Is 99.999% uptime realistic? We cover why you should care, and how you can achieve it.
What Does ‘Five Nines Of Availability’ Mean?
You’ve most likely seen it crop up before, but it just wasn’t referred to as the ‘five nines of availability’. It’s a term used for the target of 99.999% uptime or service availability.
This level of service provision is a common business goal or SLA. Sometimes, it can be referred to as the ‘five nines of reliability’, or just the five nines. While reliability and availability may be calculated slightly differently, the five nines theory is the same.
Do You Really Need Five Nines?
It’s true that high levels of service availability are pretty important. ‘Five nines’ is a term that is becoming even more increasingly tossed around boardrooms and developer teams.
But there are other factors that can outweigh the allure of 99.999% availability – like the quality of the service when it is available.
For customers, great UX, excellent customer service, and value for money can all make a bigger difference than a few minutes more maintenance time. And for businesses, the cost difference between providing 99.9% (three nines) and 99.999% (five nines) can be in the hundreds of millions.
But you can’t chuck availability and reliability targets in the trash. They’re still important to your customers, and can even prompt innovative ways to improve efficiency in your business.
Why Reliability Matters To Your Customers
If a system or service goes down, that leaves end users unable to do their tasks. No one wants to wait to access an application, or reorganize their day based on (un)availability.
Today, customers expect high levels of service whenever they need it. Whether it’s a personal banking app, a retail website, or a smart factory, 24/7 on-demand access is crucial to keep things running. Don’t forget that there are organizations out there for whom five nines is an imperative – like emergency services.
As we mentioned above, for most businesses it doesn’t have to be the be-all-end-all, but it might spell the difference between someone making a purchase or bouncing off a website. And at the end of the day, predictable, reliable availability will inevitably increase customer loyalty.
Is the Five Nines Achievable?
99.999% availability equates to just 5 minutes 26 seconds of downtime per year. But despite five nines targets, 59% of Fortune 500 companies experience a minimum of 1.6 hours of downtime each week. That’s a massive difference.

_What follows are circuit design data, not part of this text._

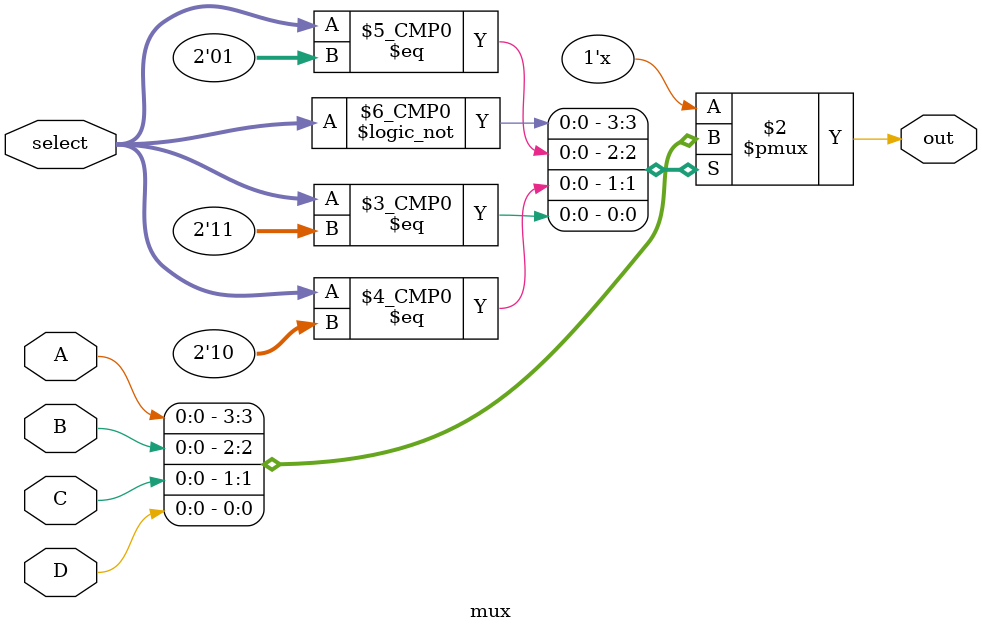
<source format=v>
`timescale 1ns / 1ps


module mux(A,B,C,D,select,out);
input A,B,C,D;
input [1:0] select;
output reg out;

always@(A,B,C,D,select)
case(select)
    2'b00: out = A;
    2'b01: out = B;
    2'b10: out = C;
    2'b11: out = D;
endcase

endmodule
</source>
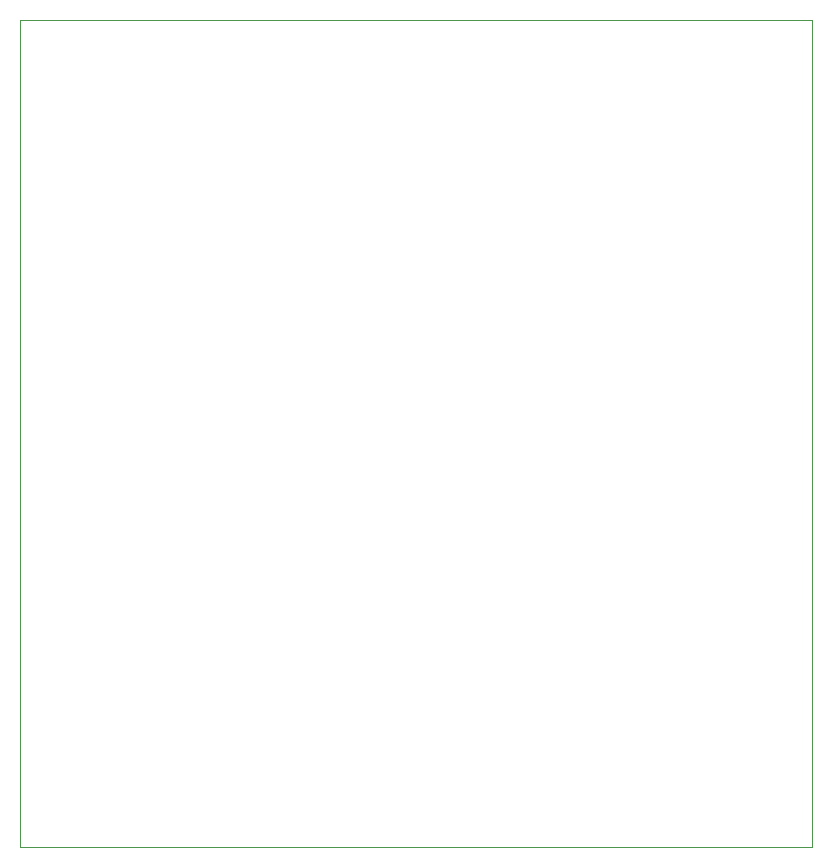
<source format=gbr>
G04 Layer_Color=0*
%FSLAX26Y26*%
%MOIN*%
%TF.FileFunction,Profile,NP*%
%TF.Part,Single*%
G01*
G75*
%TA.AperFunction,Profile*%
%ADD82C,0.001000*%
D82*
X-149740Y-499999D02*
X2490000Y-501000D01*
X2490000Y2255528D01*
X-148740Y2255433D01*
X-149740Y-499999D01*
%TF.MD5,c4e382392d3c0624f23a7c42a696a306*%
M02*

</source>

We’ve previously talked about the importance of reducing downtime, but the five nines are not always realistic.
It can be expensive and impractical, in some industries more than others. So, the first question to ask is whether or not five nines is even the right target for you to set. Given your business size, existing infrastructure, and your product or service offering, would four or even three nines be more realistic?
Once you’ve set the correct target, then there are absolutely ways to achieve it. Here are some approaches that can help you accelerate your journey to service reliability.
Create An Accurate Risk Profile
The best place to start is to gain an accurate risk and performance profile of your business. That way, you’ll be able to identify applications or instances that are root causes of failure and need to be solved, retired, or made redundant. You’ll also be able to separate ‘normal’ errors (like gateways timeouts) from larger, discrete incidents, helping you to prioritize where to start. With all of this information, you can start to build a transformation roadmap.
Invest In Automation
Introducing automation not only removes the likelihood of manual error – it also unlocks opportunities for other smart tools like continuous network analysis, AI, and machine learning. These can all help to anticipate and solve problems before they result in downtime.
With an up-to-date risk profile and increased automation, you might likely find opportunities to make efficiencies across your existing investments.
If two pieces of technology can do the same thing, why not retire the less reliable one? Streamlining processes onto less, more secure software can not only reduce the likelihood of downtime, but can also result in cost savings for the business.
Testing And Monitoring
It’s incredibly important to make sure that both your response plan and everyday operations are up to scratch. Do you have a tried and tested disaster recovery plan in place? Do you have a test environment to assess the performance of your existing technology in different scenarios? Do you have continuous monitoring in place to ensure no bugs or issues get released into your software?
Availability & SLOs
It’s hard to demonstrate improvement if you don’t have something to measure it against. This is why businesses often resort to five nines as a default metric. But it’s important to make sure you’re using the most valuable service level objective (SLO) that measures the right thing for you, rather than sticking with five nines because it’s what everyone else does.
And it’s good to remember that you don’t have to have the same SLO for everything. For less important services, three nines might be sufficient. Use your risk profile to identify priority areas and realistic SLOs.
Fine nines might be your aspirational goal, but set achievable ones, too.
Use your current landscape to set benchmarks and use the approaches above to create improvement models. Eventually, you’ll start being able to proactively manage and prevent risk, getting you closer to achieving five nines.
Ultimately, it is crucial to focus on delivering a good service and experience to customers. It shouldn’t just be about trying to hit an arbitrary metric – but improving reliability and availability are good places to start.